Eneas soñaba, sentía, pensaba mientras descansaba sentado en un banco, en lo que le pareció un jardín refugio. Tras la subida del Grillo se encontró ante el caos de tráfico de Largo Magnanapoli en donde los coches parecían niños saliendo al patio de una escuela, persiguiéndose alrededor de una plazoleta, ignorando cualquier otra cosa del mundo: torres, fachadas, vistas. Allí estaba un muro que como una maestra severa seguía silencioso todos sus movimientos sin inmutarse... Via Nazionale se abría invitante extendida a sus anchas.
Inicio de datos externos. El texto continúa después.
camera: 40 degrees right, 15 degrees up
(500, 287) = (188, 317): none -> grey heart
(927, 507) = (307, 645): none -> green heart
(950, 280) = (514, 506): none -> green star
Era una alfombra roja de grises adoquines en una dirección que parecía prometedora. Sin embargo, la mole del edificio de la Banca de Italia le hizo sentirse pequeñísimo. Se paró y antes de cruzar para entrar en la manzana que ocupaba este gigante de color blanco grisáceo rodeado de negros enrejados, decidió seguir esa calle como un vado. A su izquierda quedaban las rejas, un foso que separaba el castillo de las altas finanzas, sus formas clásicas aumentadas, como en una caricatura de grandeza o una intervención de cirugía plástica en la que se abunde demasiado en formas y volúmenes. A la derecha, otra reja, esta vez más endeble y descuida. Detrás de ella, ruinas de antiguos ladrillos que se escalonaban por una especie de colina. Ladrillos, arcos más o menos en pie, piedras y malta, jardines que parecían sustituir la fachada de un edificio que allí debería estar como carne de su piel de muro. Fue una sorpresa, como descubrir la espalda desnuda de aquella maestra que parecía tan severa y entró de puntillas con la emoción de quien quiere dar una sorpresa o hacer unas cosquillas en la nuca.
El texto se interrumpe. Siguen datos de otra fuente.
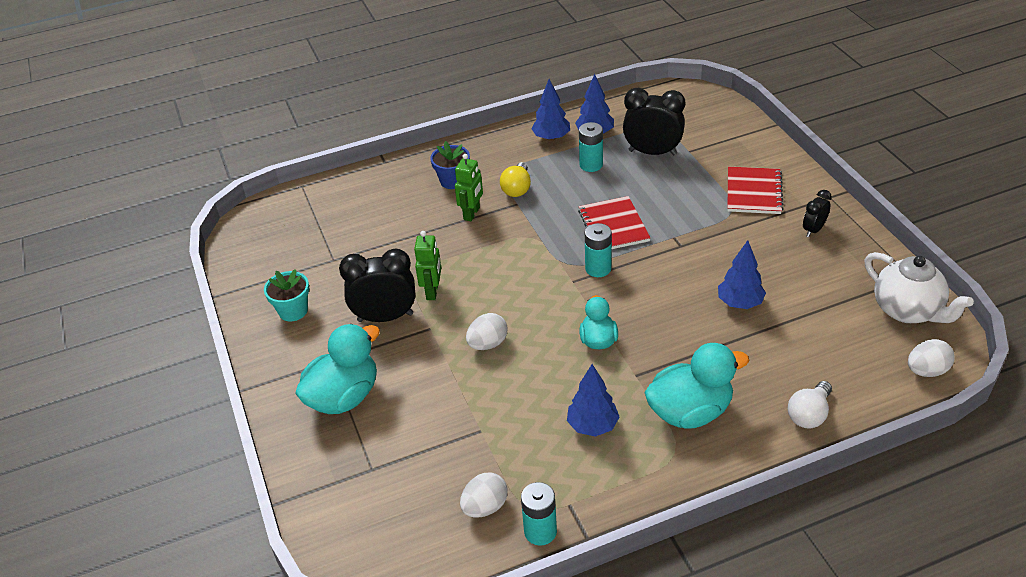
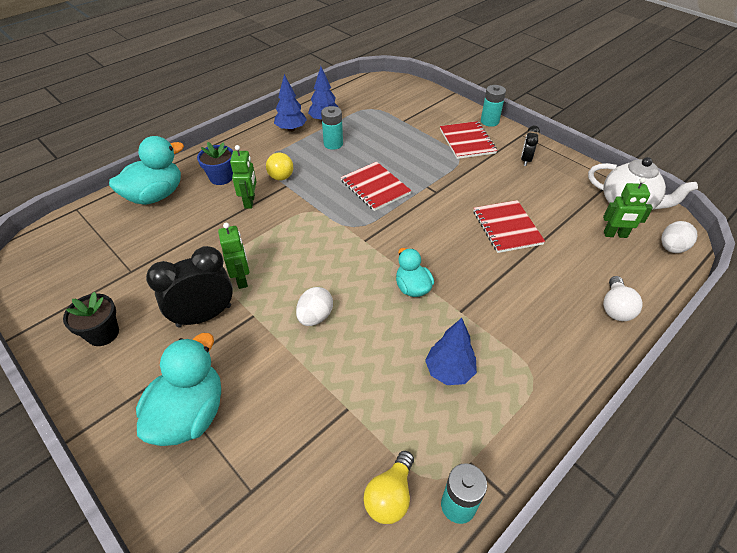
camera: 25 degrees left, 5 degrees up
(293, 311) = (103, 333): turquoise flower pot -> black flower pot
(485, 507) = (390, 496): white egg -> yellow light bulb
(598, 268) = (380, 225): turquoise battery -> turquoise battery (489, 121)
(652, 152) = (376, 126): black clock -> none
(690, 412) = (523, 333): turquoise duck -> turquoise duck (155, 196)
(739, 303) = (507, 227): blue tree -> red notebook
(866, 340) = (615, 235): none -> green robot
Al pasar por Largo Magnanapoli sólo había notado un alto muro calentado por los rayos del sol que ya cambinaba hacia el oeste. Ahora, en la penumbra del jardín, con el sol que se colaba entre las encinas, apreciaba este pequeño espacio alado como una oasis en forma de terraza, elevado sobre el río del tráfico, en una espesura inescrutable para los miles de ojos prendidos en las tiendas de sus riberas. En ese momento las notó: las altas palmeras con sus movimientos flexibles, con un balanceo leve de concesión y conquista mientras una torre inclinada quería imitarlas sin poder volver atrás.
¡Cuántas cosas vemos sin darnos cuenta! El viento parecía remover las ramas de las encinas como el soplo de un gigante, del gigante blaquecino que quedaba a su espalda. Escondido en su sombra Eneas se vio descubridor de un mundo destinado a sus ojos. El ruido de la ciudad eran palabras ya conocidas, que todos oían sin prestar atención. Sin emabargo, allí se sentía acariciado por la ciudad, por el viaje, al ver que había palabras para él, sonidos que le parecían música compuesta para él, un espacio que lo esperaba: una caricia. La ciudad se percató de su presencia cuando la vio como nadie la había visto antes.
Sabía que se había alzado. Su medida era ahora la de las altas palmeras, del jardín elevado, de la ciudad que en un nombre cantarín y complejo como Aldobrandini lo llamaba.